Crow Writing Contest

ACLS funding allowed us to diversify the Crow corpus by recruiting heritage Spanish speakers at the University of Arizona. In 2021, we selected the best writing from those participants to feature here.

Crow Fellows

In Spring 2021, we solicited applications from scholar-teachers interested in learning how to use CRAFT: Crow Resources and Activities for Teachers to supports corpus-based pedagogy in their writing classrooms. Fellows are participating in a cohort experience with Crow where they learn foundational skills in corpus methods for teaching and develop materials relevant for their individual contexts.

See the Request for Proposals and the inaugural cohort of Fellows.

Workshops

Workshops are an important part of our research. We have hosted them on campuses and at academic conferences. Browse all past workshops or learn more about featured workshops.

Crow’s Goals for Outreach

Ashley JoEtta and Adriana Picoral

Our outreach goals are intended to promote Crow as a resource, model its potential uses, and exchange ideas about its future growth by building and retaining community. Our outreach efforts are consciously shaped towards audiences not well-represented in academic research communities.

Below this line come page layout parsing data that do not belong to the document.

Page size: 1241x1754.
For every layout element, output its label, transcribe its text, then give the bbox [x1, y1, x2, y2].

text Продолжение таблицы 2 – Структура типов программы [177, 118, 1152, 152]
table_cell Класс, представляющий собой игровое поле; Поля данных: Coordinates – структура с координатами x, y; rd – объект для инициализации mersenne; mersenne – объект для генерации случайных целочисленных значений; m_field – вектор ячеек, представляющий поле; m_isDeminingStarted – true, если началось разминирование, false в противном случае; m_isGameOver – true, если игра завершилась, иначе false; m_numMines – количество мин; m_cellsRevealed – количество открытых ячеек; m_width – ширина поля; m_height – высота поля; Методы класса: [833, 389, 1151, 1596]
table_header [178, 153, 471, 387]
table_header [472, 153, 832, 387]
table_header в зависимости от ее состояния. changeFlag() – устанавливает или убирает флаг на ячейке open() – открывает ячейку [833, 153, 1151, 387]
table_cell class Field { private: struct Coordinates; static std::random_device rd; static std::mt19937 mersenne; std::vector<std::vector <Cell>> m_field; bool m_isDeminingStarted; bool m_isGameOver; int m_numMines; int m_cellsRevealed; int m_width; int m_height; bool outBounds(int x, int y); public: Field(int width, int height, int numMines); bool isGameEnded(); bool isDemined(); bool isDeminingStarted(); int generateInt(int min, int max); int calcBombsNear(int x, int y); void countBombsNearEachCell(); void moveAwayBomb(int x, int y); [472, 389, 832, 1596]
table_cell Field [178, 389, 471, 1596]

  1. Engage our primary audiences, who often do not have the same access due to their precarious employment situations, lack of adequate funding, and insufficient representation, in advanced research and teaching methods, collaboration, networking, and mentorship.
  2. Support participants in their processes of adding texts to the Crow corpus and repository.
  3. Provide opportunities for instructors, researchers, and developers to build corpora at their home institutions and connect them to Crow.
  4. Train, mentor, and retain collaborators from historically marginalized groups, institutions, and international sites under-represented in research and educational communities.
  5. Explore ways to expand recruitment of participants and their written texts from our target populations.
  6. Document and share content development practices for creating consistently high quality workshops, webinars, and other content.
  7. Develop and teach a language awareness curriculum consistent with our inclusive approach to studying and teaching languages and writing.